AIM OF THE EXERCISE :: Pull out each line of the records holding the string "linecap".

Segment Start: DATA IN THIS EXERCISE

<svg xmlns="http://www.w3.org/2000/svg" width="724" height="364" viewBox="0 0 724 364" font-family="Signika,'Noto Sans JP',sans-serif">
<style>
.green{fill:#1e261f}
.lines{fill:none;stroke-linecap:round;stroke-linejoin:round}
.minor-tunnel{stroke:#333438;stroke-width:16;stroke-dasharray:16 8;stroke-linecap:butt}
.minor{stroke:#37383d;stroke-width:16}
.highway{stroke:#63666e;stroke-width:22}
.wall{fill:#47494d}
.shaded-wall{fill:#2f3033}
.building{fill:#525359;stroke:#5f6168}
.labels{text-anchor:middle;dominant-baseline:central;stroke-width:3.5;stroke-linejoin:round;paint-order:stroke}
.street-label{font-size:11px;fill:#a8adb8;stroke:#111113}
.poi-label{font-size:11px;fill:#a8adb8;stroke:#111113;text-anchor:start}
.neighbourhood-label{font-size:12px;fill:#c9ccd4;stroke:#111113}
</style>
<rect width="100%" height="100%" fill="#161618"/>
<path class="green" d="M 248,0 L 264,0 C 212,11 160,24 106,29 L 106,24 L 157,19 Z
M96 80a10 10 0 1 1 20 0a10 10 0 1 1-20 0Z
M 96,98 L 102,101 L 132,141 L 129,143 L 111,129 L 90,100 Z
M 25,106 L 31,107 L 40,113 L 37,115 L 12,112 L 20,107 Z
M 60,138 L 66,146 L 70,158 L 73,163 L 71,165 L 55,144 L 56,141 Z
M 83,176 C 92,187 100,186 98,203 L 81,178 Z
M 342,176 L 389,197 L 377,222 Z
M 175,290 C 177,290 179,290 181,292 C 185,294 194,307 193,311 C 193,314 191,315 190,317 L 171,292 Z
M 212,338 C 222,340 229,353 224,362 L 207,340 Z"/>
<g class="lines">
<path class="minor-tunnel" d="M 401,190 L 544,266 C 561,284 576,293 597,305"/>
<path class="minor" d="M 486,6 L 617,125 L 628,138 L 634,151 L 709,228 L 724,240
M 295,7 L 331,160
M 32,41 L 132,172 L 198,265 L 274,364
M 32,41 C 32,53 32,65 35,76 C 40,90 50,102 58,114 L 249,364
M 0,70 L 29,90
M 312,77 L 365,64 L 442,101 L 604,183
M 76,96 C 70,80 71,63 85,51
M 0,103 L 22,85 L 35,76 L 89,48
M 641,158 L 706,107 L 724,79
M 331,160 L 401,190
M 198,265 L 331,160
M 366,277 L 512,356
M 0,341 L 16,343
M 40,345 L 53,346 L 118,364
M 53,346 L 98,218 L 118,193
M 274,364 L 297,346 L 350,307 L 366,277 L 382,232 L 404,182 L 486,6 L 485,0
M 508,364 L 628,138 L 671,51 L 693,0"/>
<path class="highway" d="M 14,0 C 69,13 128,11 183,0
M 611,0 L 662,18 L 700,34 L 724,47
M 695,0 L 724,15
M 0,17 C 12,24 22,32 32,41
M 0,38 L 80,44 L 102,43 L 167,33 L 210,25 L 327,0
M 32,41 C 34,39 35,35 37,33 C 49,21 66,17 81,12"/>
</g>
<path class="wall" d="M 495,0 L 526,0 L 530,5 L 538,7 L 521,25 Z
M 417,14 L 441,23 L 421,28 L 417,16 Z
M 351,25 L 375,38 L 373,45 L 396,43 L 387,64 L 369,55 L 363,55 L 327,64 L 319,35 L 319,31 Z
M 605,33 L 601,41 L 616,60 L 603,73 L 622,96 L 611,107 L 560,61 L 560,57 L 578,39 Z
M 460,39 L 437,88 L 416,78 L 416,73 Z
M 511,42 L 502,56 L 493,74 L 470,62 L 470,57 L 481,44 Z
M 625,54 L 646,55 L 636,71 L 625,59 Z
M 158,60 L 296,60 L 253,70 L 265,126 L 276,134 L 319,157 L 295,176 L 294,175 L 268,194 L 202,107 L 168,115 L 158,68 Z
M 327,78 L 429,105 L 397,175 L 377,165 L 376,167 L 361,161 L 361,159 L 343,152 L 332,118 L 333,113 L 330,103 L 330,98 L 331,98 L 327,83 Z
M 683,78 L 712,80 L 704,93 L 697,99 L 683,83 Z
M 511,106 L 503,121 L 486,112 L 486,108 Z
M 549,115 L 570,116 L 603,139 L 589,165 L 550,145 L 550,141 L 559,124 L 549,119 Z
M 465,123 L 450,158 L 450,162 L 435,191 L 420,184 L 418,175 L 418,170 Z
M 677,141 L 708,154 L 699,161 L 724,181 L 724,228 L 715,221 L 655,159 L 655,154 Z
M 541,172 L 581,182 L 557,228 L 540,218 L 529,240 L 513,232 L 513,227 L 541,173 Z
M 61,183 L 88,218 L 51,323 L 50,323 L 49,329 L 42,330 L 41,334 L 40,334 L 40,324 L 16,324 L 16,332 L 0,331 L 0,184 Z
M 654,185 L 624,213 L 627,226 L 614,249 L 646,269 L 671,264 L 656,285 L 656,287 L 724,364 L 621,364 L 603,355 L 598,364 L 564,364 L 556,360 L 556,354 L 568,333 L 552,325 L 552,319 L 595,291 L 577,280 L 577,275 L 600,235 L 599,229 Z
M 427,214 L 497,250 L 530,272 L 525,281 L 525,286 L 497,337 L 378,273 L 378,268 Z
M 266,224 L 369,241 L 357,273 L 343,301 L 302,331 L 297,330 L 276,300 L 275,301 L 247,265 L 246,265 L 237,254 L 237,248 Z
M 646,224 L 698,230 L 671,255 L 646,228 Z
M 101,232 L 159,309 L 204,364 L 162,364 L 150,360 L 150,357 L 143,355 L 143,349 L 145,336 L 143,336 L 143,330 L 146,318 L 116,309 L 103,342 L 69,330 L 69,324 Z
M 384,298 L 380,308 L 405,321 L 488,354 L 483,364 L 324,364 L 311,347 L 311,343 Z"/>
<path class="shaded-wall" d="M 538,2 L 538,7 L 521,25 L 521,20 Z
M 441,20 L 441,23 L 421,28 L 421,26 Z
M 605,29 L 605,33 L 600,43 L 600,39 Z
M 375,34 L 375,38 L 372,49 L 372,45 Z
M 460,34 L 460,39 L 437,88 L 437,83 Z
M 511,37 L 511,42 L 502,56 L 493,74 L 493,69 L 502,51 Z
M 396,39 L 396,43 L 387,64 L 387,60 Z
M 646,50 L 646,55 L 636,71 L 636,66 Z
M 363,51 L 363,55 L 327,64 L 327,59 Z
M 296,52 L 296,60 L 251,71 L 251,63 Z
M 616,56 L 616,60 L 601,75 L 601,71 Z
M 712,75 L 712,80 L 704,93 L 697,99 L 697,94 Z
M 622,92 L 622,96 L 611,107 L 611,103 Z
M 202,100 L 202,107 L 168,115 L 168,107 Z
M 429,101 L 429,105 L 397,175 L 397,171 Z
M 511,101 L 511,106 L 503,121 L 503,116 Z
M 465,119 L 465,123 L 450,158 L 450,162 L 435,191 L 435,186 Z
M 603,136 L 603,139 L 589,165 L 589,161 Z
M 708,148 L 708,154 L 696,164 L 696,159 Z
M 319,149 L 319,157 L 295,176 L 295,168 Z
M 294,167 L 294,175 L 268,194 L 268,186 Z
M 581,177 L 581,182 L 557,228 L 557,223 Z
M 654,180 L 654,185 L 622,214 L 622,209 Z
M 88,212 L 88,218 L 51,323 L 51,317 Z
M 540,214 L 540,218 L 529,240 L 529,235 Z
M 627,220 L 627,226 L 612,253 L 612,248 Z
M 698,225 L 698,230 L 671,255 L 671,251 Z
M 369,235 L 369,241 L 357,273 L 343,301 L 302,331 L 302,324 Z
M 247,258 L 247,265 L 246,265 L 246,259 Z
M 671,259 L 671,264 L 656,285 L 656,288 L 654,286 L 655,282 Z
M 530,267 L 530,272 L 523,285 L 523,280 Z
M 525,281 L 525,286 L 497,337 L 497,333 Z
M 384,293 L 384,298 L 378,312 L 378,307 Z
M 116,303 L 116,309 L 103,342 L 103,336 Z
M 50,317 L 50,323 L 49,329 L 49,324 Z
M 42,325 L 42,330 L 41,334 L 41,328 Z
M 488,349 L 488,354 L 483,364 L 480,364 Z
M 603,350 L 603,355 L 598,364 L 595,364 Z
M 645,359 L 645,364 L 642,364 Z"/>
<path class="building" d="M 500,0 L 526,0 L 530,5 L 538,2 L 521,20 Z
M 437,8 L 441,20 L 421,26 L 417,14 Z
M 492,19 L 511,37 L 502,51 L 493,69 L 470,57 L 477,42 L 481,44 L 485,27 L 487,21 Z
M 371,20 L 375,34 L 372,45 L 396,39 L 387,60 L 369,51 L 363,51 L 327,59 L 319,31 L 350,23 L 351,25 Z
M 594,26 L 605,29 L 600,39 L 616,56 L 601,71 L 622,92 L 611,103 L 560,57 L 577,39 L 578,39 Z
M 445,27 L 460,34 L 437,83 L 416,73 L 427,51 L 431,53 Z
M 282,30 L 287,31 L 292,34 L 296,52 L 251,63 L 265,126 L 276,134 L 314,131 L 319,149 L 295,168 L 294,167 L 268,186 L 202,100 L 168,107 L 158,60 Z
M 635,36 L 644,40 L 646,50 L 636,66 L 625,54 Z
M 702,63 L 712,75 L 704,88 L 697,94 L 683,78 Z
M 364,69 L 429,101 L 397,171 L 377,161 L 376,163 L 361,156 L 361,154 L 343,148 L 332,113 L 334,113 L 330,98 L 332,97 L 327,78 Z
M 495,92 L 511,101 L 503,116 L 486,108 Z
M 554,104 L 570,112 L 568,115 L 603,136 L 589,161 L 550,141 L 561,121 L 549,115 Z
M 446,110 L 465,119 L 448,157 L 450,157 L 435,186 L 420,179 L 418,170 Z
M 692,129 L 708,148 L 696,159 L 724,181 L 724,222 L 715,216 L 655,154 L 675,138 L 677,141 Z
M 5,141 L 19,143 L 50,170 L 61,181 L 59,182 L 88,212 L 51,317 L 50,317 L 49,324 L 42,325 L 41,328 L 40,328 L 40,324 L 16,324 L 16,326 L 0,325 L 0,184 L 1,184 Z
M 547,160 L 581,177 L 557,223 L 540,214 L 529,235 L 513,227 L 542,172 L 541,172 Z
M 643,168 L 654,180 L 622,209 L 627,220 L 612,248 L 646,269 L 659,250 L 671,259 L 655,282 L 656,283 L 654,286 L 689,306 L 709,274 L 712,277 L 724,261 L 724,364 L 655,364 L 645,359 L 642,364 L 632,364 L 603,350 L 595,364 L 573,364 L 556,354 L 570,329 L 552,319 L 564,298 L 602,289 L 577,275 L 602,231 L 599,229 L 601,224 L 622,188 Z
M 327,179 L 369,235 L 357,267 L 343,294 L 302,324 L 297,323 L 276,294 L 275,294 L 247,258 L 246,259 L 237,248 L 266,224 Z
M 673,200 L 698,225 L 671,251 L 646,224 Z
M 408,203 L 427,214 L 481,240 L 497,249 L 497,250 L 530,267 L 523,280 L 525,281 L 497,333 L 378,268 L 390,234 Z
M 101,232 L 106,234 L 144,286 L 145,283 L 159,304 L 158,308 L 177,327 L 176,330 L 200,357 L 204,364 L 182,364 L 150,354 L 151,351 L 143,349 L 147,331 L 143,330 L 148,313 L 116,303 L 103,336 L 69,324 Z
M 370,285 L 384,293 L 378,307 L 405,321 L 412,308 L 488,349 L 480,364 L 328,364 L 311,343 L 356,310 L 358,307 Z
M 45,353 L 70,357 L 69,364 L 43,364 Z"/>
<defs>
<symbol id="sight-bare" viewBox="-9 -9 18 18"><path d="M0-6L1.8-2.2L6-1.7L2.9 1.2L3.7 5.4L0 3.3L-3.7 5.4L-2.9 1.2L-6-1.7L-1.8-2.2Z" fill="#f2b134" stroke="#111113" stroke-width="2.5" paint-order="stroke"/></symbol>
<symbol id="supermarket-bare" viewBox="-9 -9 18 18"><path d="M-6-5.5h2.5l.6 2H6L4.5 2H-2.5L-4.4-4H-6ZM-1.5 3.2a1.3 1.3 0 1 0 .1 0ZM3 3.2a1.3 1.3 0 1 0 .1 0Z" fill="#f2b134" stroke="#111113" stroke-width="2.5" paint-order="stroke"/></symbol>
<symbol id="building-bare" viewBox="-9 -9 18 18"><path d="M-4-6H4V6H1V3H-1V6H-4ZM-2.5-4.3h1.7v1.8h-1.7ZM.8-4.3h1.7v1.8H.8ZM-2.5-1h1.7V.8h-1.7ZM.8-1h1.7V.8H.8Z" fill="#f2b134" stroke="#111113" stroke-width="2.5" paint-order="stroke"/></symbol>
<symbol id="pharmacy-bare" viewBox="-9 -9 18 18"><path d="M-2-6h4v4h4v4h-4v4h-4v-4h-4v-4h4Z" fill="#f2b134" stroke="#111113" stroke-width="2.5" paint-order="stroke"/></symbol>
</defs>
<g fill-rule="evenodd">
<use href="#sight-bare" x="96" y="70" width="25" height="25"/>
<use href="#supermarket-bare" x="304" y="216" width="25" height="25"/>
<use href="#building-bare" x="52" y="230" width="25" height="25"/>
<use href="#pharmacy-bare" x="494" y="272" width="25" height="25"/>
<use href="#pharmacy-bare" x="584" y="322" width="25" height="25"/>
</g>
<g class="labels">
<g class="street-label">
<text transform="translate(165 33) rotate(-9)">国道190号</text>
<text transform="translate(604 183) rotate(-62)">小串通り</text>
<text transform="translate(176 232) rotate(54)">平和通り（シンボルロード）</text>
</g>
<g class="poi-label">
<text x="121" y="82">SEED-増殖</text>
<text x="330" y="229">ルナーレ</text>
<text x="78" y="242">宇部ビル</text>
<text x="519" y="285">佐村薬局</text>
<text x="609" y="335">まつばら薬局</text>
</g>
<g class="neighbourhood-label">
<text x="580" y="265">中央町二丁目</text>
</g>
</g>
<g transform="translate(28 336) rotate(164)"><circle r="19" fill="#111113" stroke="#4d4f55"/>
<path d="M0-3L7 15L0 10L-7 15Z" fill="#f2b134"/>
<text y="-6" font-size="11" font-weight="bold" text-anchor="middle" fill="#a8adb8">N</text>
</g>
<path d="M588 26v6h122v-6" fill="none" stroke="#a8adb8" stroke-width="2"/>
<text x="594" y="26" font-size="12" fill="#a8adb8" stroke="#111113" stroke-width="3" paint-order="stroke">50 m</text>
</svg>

Segment End: DATA IN THIS EXERCISE

EXERCISE SOLUTION ::
.lines{fill:none;stroke-linecap:round;stroke-linejoin:round}
.minor-tunnel{stroke:#333438;stroke-width:16;stroke-dasharray:16 8;stroke-linecap:butt}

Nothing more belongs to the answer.